By then, I was researching something concrete. I went down Reddit holes, where you can, it turns out, find a surprising amount of people casually recounting being shot in the head and surviving. Then I read Oliver Sacks’ The Man Who Mistook His Wife for a Hat, a book of dizzying and mind-bending cases about very real traumatic brain injuries and their consequences. I ended up reading everything he’d ever written. I started to envision a book that was part Oliver Sacks, part True Detective, but set in North London.
I realised I had always been chasing writing a book like Chuck Palahniuk’s Fight Club. I saw it as a kind of coming-of-age paranoia thriller. A book about trying to find a way of looking at the world when no ideology fits – not nihilism, not capitalism, not socialism – meaning the only answer is for the narrator to try to get to know themselves. And in this modern age of fractured minds – overworked and distracted – that is easier said than done.

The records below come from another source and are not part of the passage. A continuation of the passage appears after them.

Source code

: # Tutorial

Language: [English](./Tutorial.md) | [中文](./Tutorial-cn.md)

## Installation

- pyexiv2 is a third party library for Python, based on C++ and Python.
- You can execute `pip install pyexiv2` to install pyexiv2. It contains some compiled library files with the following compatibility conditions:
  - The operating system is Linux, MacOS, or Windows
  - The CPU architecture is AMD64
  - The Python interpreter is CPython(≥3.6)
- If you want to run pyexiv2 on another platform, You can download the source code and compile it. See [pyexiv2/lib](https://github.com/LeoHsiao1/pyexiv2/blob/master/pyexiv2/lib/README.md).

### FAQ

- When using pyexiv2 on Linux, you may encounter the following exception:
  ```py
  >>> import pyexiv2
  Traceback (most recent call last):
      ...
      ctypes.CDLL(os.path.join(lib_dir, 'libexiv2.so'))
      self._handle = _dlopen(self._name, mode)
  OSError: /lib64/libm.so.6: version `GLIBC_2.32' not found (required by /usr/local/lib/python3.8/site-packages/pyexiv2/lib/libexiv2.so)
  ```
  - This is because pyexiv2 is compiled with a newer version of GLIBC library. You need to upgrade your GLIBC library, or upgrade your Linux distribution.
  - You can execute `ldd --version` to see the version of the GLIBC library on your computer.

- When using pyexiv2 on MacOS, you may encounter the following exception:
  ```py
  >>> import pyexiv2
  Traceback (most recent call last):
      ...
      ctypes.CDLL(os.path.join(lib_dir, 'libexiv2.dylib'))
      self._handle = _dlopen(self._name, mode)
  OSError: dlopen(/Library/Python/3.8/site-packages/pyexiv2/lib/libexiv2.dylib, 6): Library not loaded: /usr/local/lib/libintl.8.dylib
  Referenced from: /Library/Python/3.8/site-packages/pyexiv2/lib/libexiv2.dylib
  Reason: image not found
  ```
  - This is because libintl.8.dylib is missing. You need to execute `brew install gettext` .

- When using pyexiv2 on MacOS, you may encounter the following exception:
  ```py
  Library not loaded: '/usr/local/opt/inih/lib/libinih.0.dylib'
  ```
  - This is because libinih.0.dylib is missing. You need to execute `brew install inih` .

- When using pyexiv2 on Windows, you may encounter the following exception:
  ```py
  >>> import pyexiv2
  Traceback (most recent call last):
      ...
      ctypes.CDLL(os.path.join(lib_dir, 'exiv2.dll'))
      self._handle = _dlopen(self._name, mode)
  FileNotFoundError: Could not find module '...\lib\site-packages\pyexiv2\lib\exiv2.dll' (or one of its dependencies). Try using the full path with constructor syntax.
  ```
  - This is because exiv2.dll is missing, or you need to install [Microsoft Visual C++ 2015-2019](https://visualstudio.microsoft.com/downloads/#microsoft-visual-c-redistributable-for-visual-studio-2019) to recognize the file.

I had always loved Christopher Nolan’s film Memento too, and it seemed to me that this could help. The central character has an unusual problem, much like in SJ Watson’s Before I Go To Sleep: Each new day, the protagonists can never remember the events of the day before. It’s not just a brilliant conceit, it can only be achieved with real commitment to telling the story in the first person. Therefore, the story can feel honest in keeping the reader at arm’s length about what they need to know, plus the process of the character’s discoveries cannot be of greater importance; it’s not only about saving their own lives, but about finding out whose life that is exactly. It’s an idea that fascinates me still: we’re all born or acquire beautiful strengths and limitations, and we’re on a constant voyage of discovery to figure out what they are, and who we are.

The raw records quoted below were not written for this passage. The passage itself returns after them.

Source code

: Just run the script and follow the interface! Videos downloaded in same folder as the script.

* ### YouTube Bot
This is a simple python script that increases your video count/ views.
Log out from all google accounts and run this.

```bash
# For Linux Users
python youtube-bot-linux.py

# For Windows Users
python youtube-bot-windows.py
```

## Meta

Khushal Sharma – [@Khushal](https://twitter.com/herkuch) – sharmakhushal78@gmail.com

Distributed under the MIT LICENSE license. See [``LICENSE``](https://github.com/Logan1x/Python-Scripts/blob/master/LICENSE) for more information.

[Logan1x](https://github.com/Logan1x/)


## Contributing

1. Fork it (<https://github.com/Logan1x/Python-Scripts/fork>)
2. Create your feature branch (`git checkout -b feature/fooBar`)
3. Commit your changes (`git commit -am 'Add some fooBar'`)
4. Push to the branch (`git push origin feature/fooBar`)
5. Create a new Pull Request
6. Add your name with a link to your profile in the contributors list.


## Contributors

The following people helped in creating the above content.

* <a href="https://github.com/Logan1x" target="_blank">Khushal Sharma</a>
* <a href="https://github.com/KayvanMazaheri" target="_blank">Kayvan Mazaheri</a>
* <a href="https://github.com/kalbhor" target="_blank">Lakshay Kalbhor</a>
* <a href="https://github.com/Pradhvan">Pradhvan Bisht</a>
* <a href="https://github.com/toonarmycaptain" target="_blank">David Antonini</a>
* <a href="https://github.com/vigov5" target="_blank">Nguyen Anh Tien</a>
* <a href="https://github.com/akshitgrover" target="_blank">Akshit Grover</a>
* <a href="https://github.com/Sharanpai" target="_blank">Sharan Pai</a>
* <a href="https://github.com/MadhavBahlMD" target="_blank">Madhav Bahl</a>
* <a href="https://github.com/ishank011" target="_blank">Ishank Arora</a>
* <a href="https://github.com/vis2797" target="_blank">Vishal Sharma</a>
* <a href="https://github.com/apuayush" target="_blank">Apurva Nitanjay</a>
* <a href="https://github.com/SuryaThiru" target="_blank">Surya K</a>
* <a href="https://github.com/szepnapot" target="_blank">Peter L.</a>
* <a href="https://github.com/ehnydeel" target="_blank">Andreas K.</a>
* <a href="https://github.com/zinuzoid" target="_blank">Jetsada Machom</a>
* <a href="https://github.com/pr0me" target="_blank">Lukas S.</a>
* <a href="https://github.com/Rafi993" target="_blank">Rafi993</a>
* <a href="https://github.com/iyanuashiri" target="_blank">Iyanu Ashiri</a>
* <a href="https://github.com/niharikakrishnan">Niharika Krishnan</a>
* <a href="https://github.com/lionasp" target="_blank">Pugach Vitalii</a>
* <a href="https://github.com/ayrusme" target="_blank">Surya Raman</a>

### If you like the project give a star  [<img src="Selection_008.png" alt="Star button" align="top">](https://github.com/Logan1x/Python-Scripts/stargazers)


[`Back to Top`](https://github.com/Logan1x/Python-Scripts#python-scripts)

It was only after writing the novel that I began to realise it shared similar DNA with Jonathan Coe’s The Curious Incident of the Dog in the Night-Time, which begins with young Christopher Boone, still traumatised by his mother’s death, finding his neighbour’s dog stabbed with a garden fork. His need to know, his drive, his unorthodox methods, yes, he could work with Tom Mondrian. Together, they might give Jack Reacher a run for his money.
In many ways, whenever I pick up a novel, I am looking to be transported into someone’s head, and so I very often enjoy those books that put you right there, and even better if it’s with someone whose whole outlook is utterly singular. Most recently in this vein, I enjoyed Catriona Ward’s The Last House on Needless Street. It’s a wild ride that goes to some dark, horror-inflected places, as these stories about the inner working of the brain can tend to do. But you want to spend time with these characters, because there’s warmth and originality in their perspective, and that’s what I hope Tom Mondrian has too.
All of this strikes at the heart of what I loved as a kid about Barry Levinson’s Young Sherlock Holmes. This was my first interaction with the Holmes character. I loved meeting him before he had achieved anything, I loved watching him in the slow act of becoming who he was. I am sure the purists will tell me this film doesn’t fit into the agreed biography of Holmes, but I can still picture him next to the frozen River Thames. It’s only as I write this that I realise that image that lodged itself in my brain is probably why I set the story in a snowy Winter London. It seemed a perfect landscape for a detective story about the mind, everything frozen in a state where it can be analysed. Or else, slowly thawing, like the character of Tom Mondrian himself, as he recovers from his traumatic injury, parts of his past obscured, new parts of him awakened, longing for meaning in a cold, cold climate.